Extended protection capabilities of an immature dendritic-cell targeting malaria sporozoite vaccine

Highlights

• A novel vaccine platform greatly enhances antibody responses to a malaria antigen.

• Protection against transgenic sporozoite challenge in a mouse model persists for at least 23 weeks.

• The observed protection requires only two immunizations.

Abstract

Mouse studies evaluating candidate malaria vaccines have typically examined protective efficacy over the relatively short time frames of several weeks after the final of multiple immunizations. The current study examines the protective ability in a mouse model system of a novel protein vaccine construct in which the adjuvant polyinosinic polycytidilic acid (poly(I:C)) is used in combination with a vaccine in which the immature dendritic cell targeting chemokine, macrophage inflammatory protein 3 alpha (MIP3α), is fused to the circumsporozoite protein (CSP) of Plasmodium falciparum (P. falciparum). Two vaccinations, three weeks apart, elicited extraordinarily high, MIP3α-dependent antibody responses. MIP3α was able to target the vaccine to the CCR6 receptor found predominantly on immature dendritic cells and significantly enhanced the cellular influx at the vaccination site. At three and 23 weeks after the final of two immunizations, mice were challenged by intravenous injection of 5 × 10³ transgenic Plasmodium berghei sporozoites expressing P. falciparum CSP, a challenge dose approximately one order of magnitude greater than that which is encountered after mosquito bite in the clinical setting. A ninety-seven percent reduction in liver sporozoite load was observed at both time points, 23 weeks being the last time point tested.

Introduction

Major problems encountered during the effort to develop an effective pre-erythrocytic malaria vaccine include (1) the need for three or more immunizations to obtain even short term protection in settings in which health care delivery may be problematic and (2) the inability of the vaccine to provide sustained protection over an extended period. These problems were evident in results from the large-scale clinical trial of the RTS,S/AS01 (RTS,S) malaria vaccine. In the first year following completion of the vaccination protocols, vaccine efficacy was at best 50% and this level fell to 16% over the ensuing three years [1], [2], [3].

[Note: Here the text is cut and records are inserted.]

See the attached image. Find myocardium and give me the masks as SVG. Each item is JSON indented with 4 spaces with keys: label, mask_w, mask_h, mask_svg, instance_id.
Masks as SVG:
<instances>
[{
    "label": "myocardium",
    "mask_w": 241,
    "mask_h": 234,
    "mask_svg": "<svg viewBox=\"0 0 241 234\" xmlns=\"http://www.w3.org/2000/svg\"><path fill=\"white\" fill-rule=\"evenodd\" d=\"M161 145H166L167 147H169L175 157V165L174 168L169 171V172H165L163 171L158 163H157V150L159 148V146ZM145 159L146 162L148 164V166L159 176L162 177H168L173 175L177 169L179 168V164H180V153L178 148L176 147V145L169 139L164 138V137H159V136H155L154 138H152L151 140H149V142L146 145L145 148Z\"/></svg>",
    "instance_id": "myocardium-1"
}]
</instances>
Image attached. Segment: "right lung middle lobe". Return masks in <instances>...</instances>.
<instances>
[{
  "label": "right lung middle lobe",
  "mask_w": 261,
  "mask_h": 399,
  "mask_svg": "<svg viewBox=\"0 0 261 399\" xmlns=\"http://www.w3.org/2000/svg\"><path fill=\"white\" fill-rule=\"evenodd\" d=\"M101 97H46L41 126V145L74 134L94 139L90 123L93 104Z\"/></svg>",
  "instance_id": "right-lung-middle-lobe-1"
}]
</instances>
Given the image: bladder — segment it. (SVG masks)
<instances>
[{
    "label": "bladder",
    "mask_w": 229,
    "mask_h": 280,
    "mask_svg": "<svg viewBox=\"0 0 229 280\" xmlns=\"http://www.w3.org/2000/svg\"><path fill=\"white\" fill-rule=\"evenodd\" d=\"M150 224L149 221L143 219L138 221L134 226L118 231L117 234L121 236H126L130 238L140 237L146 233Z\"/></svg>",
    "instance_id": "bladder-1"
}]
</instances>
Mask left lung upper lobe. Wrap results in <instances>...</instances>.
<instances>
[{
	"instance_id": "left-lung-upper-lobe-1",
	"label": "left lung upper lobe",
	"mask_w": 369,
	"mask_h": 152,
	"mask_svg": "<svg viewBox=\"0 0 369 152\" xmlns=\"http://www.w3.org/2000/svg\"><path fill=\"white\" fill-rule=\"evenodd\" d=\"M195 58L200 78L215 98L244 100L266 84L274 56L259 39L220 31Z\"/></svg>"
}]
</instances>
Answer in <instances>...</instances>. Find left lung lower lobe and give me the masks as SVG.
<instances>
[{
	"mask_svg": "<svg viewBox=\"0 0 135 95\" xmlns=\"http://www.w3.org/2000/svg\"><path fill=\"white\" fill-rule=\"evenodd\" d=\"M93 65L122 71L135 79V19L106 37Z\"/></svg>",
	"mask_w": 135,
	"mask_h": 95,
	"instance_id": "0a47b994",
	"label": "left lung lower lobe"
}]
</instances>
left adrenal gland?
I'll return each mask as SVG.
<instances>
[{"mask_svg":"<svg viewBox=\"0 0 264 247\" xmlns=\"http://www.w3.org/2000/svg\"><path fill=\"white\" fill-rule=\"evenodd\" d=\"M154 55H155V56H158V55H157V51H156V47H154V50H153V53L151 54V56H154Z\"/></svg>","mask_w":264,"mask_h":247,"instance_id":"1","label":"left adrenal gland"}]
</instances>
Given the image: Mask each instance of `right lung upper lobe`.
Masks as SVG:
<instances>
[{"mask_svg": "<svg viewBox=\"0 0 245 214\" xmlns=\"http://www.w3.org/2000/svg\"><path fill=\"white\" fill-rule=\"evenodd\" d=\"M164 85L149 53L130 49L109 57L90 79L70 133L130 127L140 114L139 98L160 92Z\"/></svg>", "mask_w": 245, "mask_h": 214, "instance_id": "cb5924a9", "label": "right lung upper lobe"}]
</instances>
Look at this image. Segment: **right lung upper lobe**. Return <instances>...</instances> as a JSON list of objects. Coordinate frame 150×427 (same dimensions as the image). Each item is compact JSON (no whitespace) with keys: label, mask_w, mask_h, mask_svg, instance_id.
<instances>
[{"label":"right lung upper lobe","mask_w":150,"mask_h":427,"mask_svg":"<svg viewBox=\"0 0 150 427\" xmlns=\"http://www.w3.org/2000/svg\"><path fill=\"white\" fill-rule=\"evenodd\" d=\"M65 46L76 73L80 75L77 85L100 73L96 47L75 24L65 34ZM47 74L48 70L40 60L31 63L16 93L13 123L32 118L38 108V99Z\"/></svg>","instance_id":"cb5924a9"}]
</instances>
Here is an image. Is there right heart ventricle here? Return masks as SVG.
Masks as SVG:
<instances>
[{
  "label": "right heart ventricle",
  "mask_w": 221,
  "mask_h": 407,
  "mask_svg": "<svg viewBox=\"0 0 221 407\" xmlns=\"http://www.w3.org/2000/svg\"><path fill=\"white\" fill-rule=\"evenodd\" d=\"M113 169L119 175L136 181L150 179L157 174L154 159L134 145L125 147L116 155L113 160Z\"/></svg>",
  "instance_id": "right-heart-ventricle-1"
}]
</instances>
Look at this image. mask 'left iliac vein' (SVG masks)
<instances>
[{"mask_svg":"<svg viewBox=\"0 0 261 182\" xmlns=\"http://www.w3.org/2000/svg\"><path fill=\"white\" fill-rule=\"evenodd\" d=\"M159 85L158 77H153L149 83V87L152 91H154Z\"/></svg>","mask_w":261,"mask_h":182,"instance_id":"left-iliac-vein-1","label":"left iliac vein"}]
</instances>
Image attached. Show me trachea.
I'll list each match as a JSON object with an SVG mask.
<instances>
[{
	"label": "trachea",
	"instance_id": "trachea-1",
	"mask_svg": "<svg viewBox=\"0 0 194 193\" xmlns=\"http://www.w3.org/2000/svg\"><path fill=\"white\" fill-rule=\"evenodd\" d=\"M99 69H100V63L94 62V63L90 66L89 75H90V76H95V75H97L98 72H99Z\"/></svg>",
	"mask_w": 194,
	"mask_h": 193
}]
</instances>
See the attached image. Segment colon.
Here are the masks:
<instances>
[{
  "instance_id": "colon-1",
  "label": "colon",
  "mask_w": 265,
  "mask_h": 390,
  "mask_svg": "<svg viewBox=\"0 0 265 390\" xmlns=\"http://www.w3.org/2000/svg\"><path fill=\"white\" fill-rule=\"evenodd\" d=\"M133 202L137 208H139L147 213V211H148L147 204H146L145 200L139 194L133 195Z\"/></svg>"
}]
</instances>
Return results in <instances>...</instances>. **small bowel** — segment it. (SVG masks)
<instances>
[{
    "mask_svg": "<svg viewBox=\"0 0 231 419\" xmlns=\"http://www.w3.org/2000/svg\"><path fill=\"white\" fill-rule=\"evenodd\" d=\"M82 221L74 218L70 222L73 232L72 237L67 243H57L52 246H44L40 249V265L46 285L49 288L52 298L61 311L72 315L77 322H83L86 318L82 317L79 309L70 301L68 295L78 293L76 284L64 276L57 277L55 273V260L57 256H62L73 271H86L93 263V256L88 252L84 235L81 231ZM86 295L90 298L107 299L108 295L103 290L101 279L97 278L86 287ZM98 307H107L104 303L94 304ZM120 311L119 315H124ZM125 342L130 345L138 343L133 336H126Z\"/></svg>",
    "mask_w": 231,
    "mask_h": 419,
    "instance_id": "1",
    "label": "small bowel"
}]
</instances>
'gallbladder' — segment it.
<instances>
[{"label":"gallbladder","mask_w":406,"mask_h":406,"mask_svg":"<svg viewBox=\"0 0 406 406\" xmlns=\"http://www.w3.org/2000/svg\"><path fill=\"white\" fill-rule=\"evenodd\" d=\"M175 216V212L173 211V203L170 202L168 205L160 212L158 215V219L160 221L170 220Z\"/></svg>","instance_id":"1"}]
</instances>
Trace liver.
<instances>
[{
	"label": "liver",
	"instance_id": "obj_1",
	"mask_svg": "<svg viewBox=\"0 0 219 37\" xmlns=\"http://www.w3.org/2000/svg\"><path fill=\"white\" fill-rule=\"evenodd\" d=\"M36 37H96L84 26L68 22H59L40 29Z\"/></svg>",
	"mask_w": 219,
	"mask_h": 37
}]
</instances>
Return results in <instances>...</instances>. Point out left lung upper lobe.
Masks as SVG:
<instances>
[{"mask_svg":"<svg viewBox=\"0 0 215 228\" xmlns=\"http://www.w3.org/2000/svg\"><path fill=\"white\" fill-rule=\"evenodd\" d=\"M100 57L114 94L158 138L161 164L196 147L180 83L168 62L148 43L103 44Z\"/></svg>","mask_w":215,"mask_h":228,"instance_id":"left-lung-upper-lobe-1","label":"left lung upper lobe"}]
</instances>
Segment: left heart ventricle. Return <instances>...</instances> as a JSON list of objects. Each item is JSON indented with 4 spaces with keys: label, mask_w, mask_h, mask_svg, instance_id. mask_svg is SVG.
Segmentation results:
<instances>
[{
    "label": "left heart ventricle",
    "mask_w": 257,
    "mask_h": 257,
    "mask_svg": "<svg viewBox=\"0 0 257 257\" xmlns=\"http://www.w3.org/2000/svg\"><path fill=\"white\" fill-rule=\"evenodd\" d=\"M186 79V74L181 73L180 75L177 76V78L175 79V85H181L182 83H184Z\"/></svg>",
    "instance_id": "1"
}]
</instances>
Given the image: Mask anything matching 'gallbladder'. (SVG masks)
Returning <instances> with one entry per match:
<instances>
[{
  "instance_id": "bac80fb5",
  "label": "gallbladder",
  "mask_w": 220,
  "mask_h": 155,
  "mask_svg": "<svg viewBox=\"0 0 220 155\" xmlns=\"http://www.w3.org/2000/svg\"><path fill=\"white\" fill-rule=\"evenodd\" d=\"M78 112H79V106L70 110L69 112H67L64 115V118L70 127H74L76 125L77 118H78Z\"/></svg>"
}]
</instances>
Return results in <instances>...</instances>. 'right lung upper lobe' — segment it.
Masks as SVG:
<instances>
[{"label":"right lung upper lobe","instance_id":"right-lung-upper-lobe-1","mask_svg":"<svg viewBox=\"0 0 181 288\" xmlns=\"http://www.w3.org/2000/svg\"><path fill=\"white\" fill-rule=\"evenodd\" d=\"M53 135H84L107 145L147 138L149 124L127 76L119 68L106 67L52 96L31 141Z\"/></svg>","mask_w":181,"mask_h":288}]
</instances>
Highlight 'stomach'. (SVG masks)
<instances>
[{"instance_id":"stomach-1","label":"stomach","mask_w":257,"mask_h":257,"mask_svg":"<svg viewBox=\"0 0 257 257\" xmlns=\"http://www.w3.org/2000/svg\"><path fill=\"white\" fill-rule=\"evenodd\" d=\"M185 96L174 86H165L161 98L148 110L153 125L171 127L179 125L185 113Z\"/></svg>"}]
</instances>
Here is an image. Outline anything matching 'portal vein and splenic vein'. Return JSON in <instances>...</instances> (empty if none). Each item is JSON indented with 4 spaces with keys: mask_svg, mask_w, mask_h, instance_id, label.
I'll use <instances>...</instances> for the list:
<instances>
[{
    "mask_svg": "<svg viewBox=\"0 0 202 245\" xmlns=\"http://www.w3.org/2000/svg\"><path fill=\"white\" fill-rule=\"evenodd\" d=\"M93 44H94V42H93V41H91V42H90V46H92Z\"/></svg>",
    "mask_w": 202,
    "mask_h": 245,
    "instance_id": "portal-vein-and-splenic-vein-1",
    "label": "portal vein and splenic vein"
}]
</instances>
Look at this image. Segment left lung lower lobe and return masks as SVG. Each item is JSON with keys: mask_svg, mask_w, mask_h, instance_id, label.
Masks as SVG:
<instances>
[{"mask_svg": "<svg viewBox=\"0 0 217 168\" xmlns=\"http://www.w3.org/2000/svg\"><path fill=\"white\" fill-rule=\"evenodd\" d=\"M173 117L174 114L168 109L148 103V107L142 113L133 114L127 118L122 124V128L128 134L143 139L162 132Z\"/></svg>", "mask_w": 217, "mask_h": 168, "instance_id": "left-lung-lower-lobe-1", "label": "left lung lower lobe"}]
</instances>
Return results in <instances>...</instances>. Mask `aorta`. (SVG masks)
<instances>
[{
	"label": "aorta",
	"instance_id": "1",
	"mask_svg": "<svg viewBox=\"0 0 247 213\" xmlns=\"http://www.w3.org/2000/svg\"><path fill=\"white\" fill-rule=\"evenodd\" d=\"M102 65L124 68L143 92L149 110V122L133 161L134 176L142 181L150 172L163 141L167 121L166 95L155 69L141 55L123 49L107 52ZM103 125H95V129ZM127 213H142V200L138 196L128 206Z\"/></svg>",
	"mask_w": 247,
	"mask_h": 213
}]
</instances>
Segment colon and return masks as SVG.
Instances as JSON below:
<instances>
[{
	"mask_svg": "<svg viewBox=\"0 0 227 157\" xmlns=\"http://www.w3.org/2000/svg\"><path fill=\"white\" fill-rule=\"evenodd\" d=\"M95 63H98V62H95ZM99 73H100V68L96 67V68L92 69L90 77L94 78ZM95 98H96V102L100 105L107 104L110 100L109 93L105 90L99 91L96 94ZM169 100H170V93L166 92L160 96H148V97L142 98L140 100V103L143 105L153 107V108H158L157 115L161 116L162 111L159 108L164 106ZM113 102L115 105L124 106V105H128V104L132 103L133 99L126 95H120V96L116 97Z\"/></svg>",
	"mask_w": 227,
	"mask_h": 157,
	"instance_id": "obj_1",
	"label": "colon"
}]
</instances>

There is clear evidence that antibody specific for the circumsporozoite protein of the pre-erythrocytic malaria sporozoite stage, at sufficient concentrations, is capable of providing sterilizing immunity against malaria infection. Protection has been demonstrated with passive administration of both monoclonal and polyclonal antibodies, as well as with immunization with adjuvanted peptide vaccines [4], [5], [6], [7], [8]. Studies in humanized mice of passively administered monoclonal antibodies developed from an individual immunized with the RTS,S vaccine concluded that the poor performance of the RTS,S vaccine in clinical trials was attributable to the 95% decline in antibody concentrations over the course of one year [8]. Of note, that rapid decline was presaged by earlier studies in mice using similar vaccine formulations [9].

One line of vaccine development efforts has focused on the use chemokines or cytokines to enhance the inflammatory infiltrate, promote binding of antigen to specific receptors or stimulate differentiation of specific subsets of immune cells [10], [11], [12], [13], [14], [15], [16], [17], [18], [19], [20]. In many instances these chemokines or cytokines were used with the goal of eliminating the need for more traditional adjuvants.

We have previously reported on a DNA vaccine in which DNA encoding the chemokine macrophage inflammatory protein 3α, (MIP3α), also known as Chemokine (C-C motif) ligand 20 (CCL20), was fused to DNA encoding a portion of the circumsporozoite protein (CSP) of Plasmodium falciparum (P. falciparum) [21]. This vaccine construct was combined with use of the adjuvant Vaxfectin® (Vical, Inc., San Diego, CA). In a mouse challenge model, this combination yielded complete, antibody-mediated protection against bloodstream infection with transgenic sporozoites three weeks after the last of three immunizations. The enhanced protection was dependent on the presence of the MIP3α component in the vaccine construct. However, unreported follow up studies showed loss of protection three months after the last immunization.

In the current studies we examined the immunogenicity and extended protection capabilities of the protein formulation of this vaccine used with the adjuvant polyinosinic:polycytidylic acid (poly (I:C)). This vaccine formulation yielded significantly higher antibody responses after just two immunizations and protection against bloodstream challenge 23 weeks after the final immunization, the last time point evaluated.